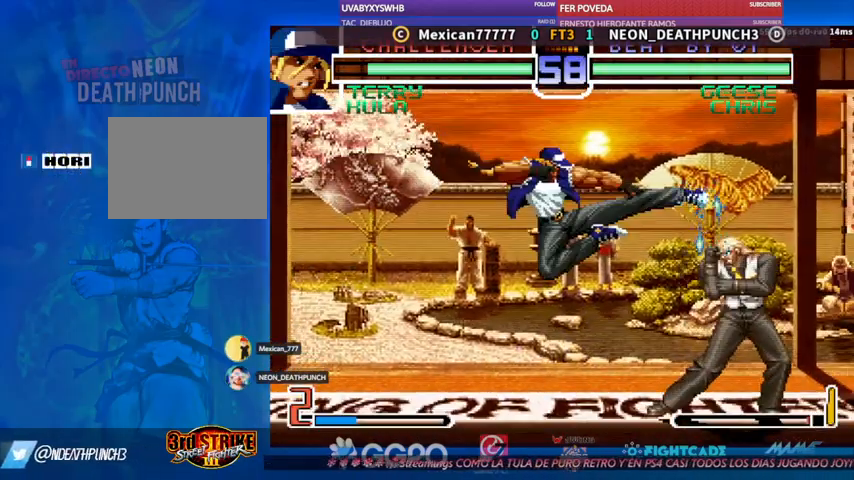
{"dt_ms": 500, "buttons": [], "left_stick": "down", "events": [[100, "left_stick", "down"]]}
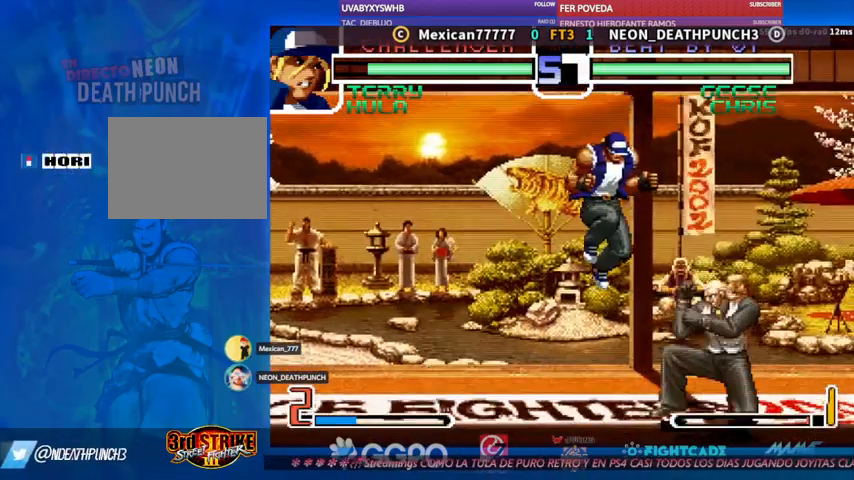
{"dt_ms": 500, "buttons": [], "left_stick": "down", "events": [[33, "left_stick", "center"], [367, "left_stick", "down"]]}
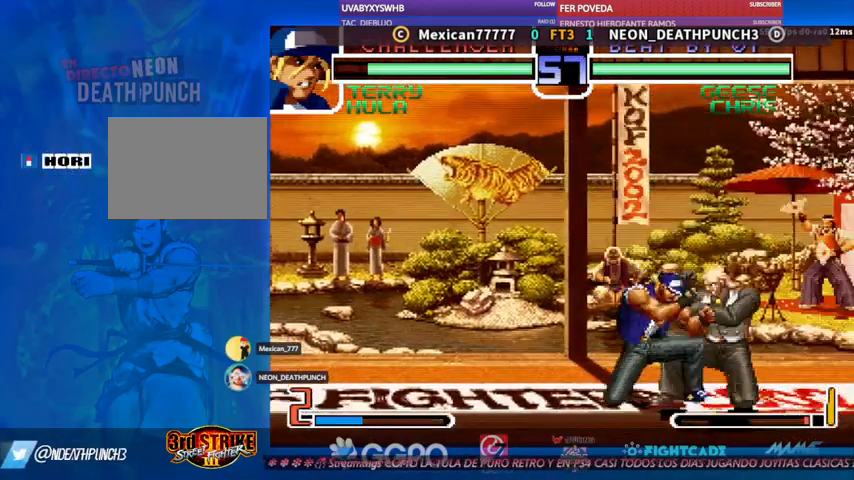
{"dt_ms": 500, "buttons": [], "left_stick": "down", "events": []}
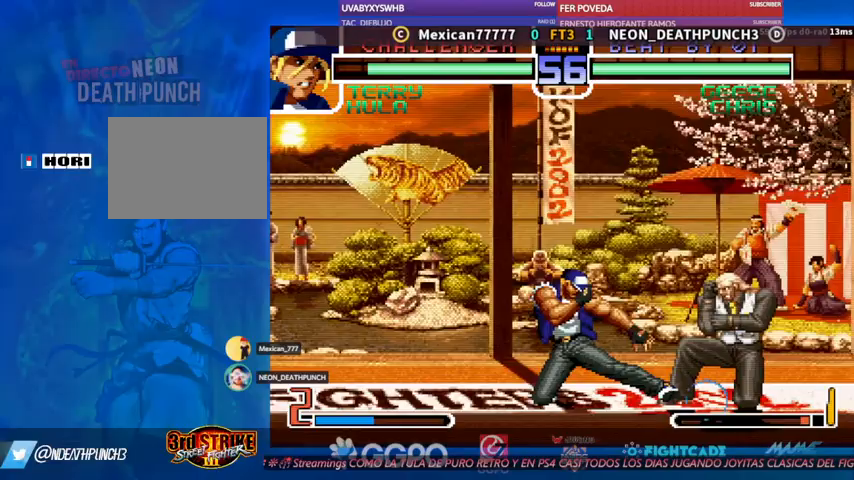
{"dt_ms": 500, "buttons": [], "left_stick": "down", "events": []}
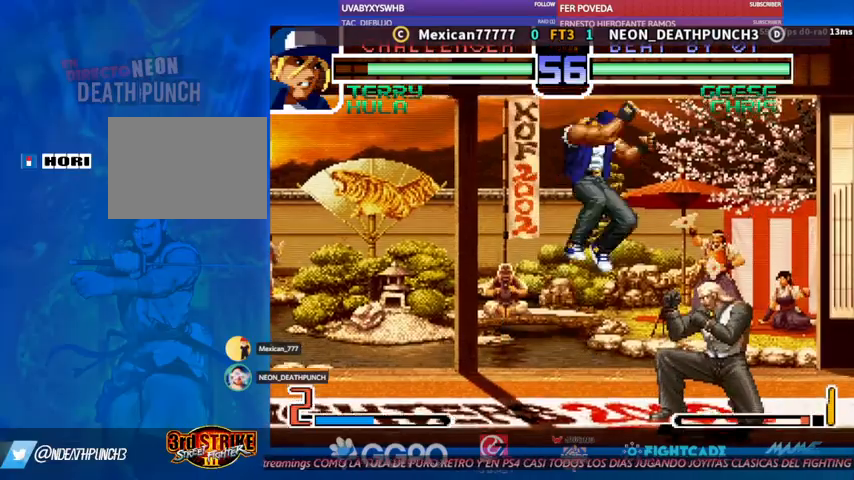
{"dt_ms": 500, "buttons": [], "left_stick": "center", "events": [[167, "left_stick", "center"]]}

# # # # #

__Exercise goal__.
The result should be a word-for-word restatement of all the data, without images.

__Response box__.
{"dt_ms": 500, "buttons": [], "left_stick": "down", "events": [[100, "left_stick", "down"]]}
{"dt_ms": 500, "buttons": [], "left_stick": "down", "events": [[33, "left_stick", "center"], [367, "left_stick", "down"]]}
{"dt_ms": 500, "buttons": [], "left_stick": "down", "events": []}
{"dt_ms": 500, "buttons": [], "left_stick": "down", "events": []}
{"dt_ms": 500, "buttons": [], "left_stick": "center", "events": [[167, "left_stick", "center"]]}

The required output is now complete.